Tuesday, February 15, 2011

Tasting Notes

Over Valentine's Day weekend, to vary the admittedly delicious but oft-repeated wine and chocolate theme, I was invited to put together a writers' event for Winter's Hill Vineyard. We settled on the theme, "Word and Wine Tasting," and set out--tongue firmly in cheek--to prepare tasting notes that might pair our readings with suitable wines. We were three poets, two fiction writers, reading from published work and work-in-progress. I thought it would be easy--piece of cake, glass of wine. Then I found that, like most writing exercises, it was harder than it looked. Or sounded. 

I read from my novel manuscript, WISDOME. The novel includes several short segments of mysteries that feature the intrepid Vancouver detective, Sgt. String. What might one sip with such a story? This, in part, is what I came up with:

A complex dessert wine of character and verve makes the ideal foil to the Sgt. String mysteries excerpted within the novel. Pair a  2006 Winter's Hill Vineyard Golden Nectar with a culinary mystery with a hint of spice. Mineral and almond shell notes greet the nose before the wine opens to bitter citrus, sage, and white pepper, with candied nuts and sharp apple in the long finale--just right for savoring the solution to a crisp whodunit.

Now, there's no need to limit word pairings to wine. I associate Anna Karenina with Cadbury Creme Eggs, of which I ate far too many while I was reading the novel in high school (not for school, if that matters). Might the disappointment of the occasional dud egg, its filling crystallized, not gooey, echo Anna's sadness and frustration? The smothering smoothness of chocolate, the beginning of a love affair? And then there's the question of forbidden treats, because there's no way I was allowed to eat as many of those chocolate eggs as I remember consuming. But these are pairings after the fact, rather than recommendations: a recollection of what I ate while reading, and so an association between food and book that is largely incidental, if enduring.

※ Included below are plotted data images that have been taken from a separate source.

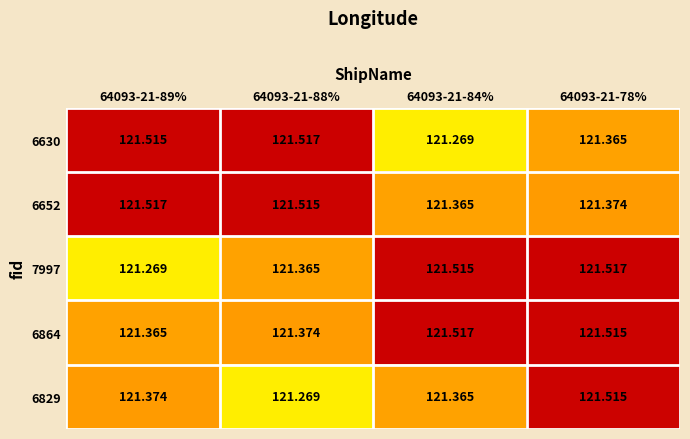

What is the minimum value shown in the chart?

121.3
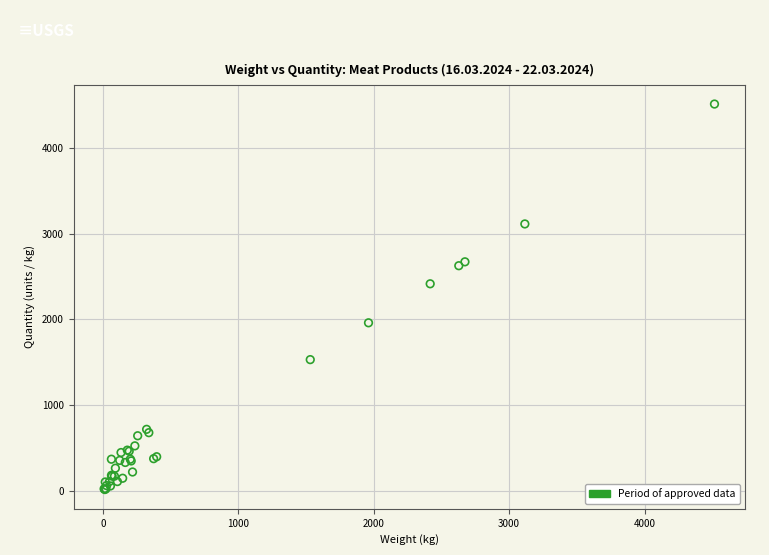

What Y value in the scatter plot is closest to 2265?

2416.9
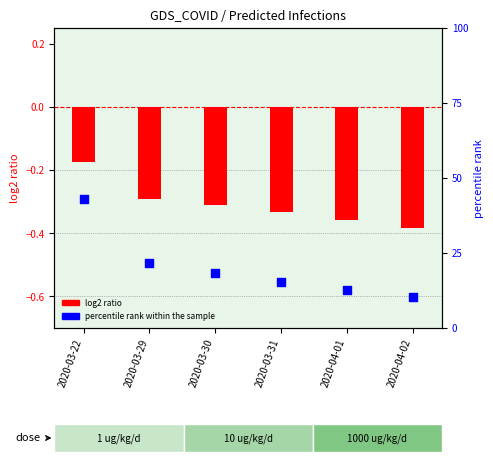

What is the total value across all series at 2020-03-29?

21.3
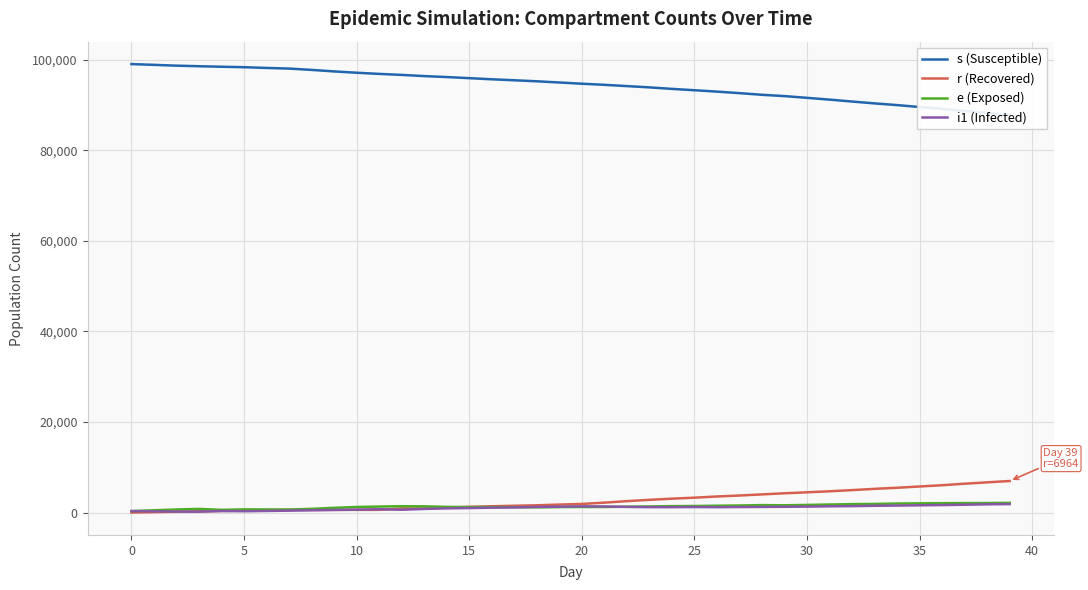

True or false: e (Exposed) and s (Susceptible) cross at least once.

False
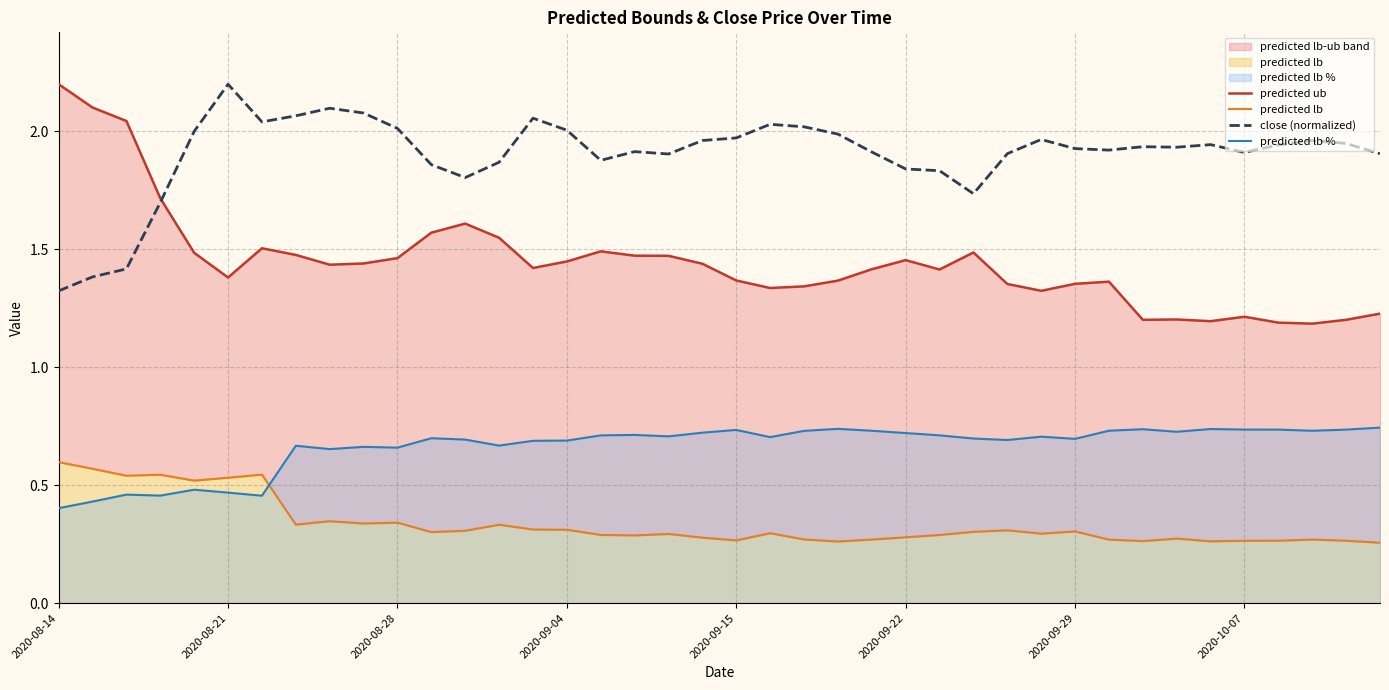

True or false: predicted lb % and close (normalized) intersect in this chart.

False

Besides, one isn't supposed to read while eating, or eat while reading. The diet gurus' first commandment is to stop and pay attention to your food. Still, what might one read with a plate of purple broccoli? What might one read to the cook? 

I remember hearing Diane Wakoski read a poem about a student returning a book with Cheetos stains on the pages. Another time, Marge Piercy read a poem about the pear you take along on a plane trip, that piece of fruit there's never an occasion to eat--too messy for the flight, and then your host offers you a snack--and the poor pear travels on, bruised, disintegrating, somehow too good to throw away. I am probably getting the poem all wrong--I just remember that pear, and the unwillingness to discard what one is equally unwilling to eat--so apologies to Piercy for mangling her poem, though perhaps there's some merit in remembering it all these years.

Mistrusting my memory, I just went looking for Diane's poem. I found it in The Butcher's Apron. It's "The Fear of Fat Children," first published in The Rings of Saturn. (Bizarrely, on the shelf beside it, one of my own children had left a small pink eraser in a tiny cardboard carton decorated with strawberries and the warning:  ERASER DO NOT EAT.) There are no Cheetos in the poem; maybe she just mentioned orange grease when introducing it, or maybe I imagined the whole thing. But there is wonderful food, and ambivalence, and fear.

Still, these are poems about eating. Our tasting notes, by contrast, suggested what to drink while listening.

Once started, it's easy to keep going. Pair a bitter café con leche in a Spanish bar with the newspaper left at the end of the counter, already read by an earlier-rising patron, its pages shuffled loose, fanning and fluttered. Match the frizzy astringency of ginger ale with embarrassingly bad love poems. A hoppy pale ale with a travel memoir that dances on the edge of credibility.

Just about anything reads well with hot tea. It's best if the tea is still scalding, meaning I've just sat down. It's morning; I have time. The pages are crisp and I am ready to be pleased.


  1. Very nice. You have given me a whole new way to think about my reading -- and my writing. And a great way to justify my habit of snacking when I get stuck.

  2. Love this! I remember as a kid when I first read, The Lion the Witch and the Wardrobe, I stumbled across the term "Turkish Delight" when the white queen offers them to Edmund, and wondered what they were. As an adul found some Turkish Delight candies in a store and bought them, which prompted me to pull out my beloved Narnia books and read them again. Now Narnia and Turkish Delights are indelibly linked together in my mind. (And how tasty those little gems are!) ;)

  3. I spent a long time pondering Turkish Delight, too, and for the same reason. For years, I thought it must be baclava--as a child, I had only the vaguest sense of what "Turkish" might mean.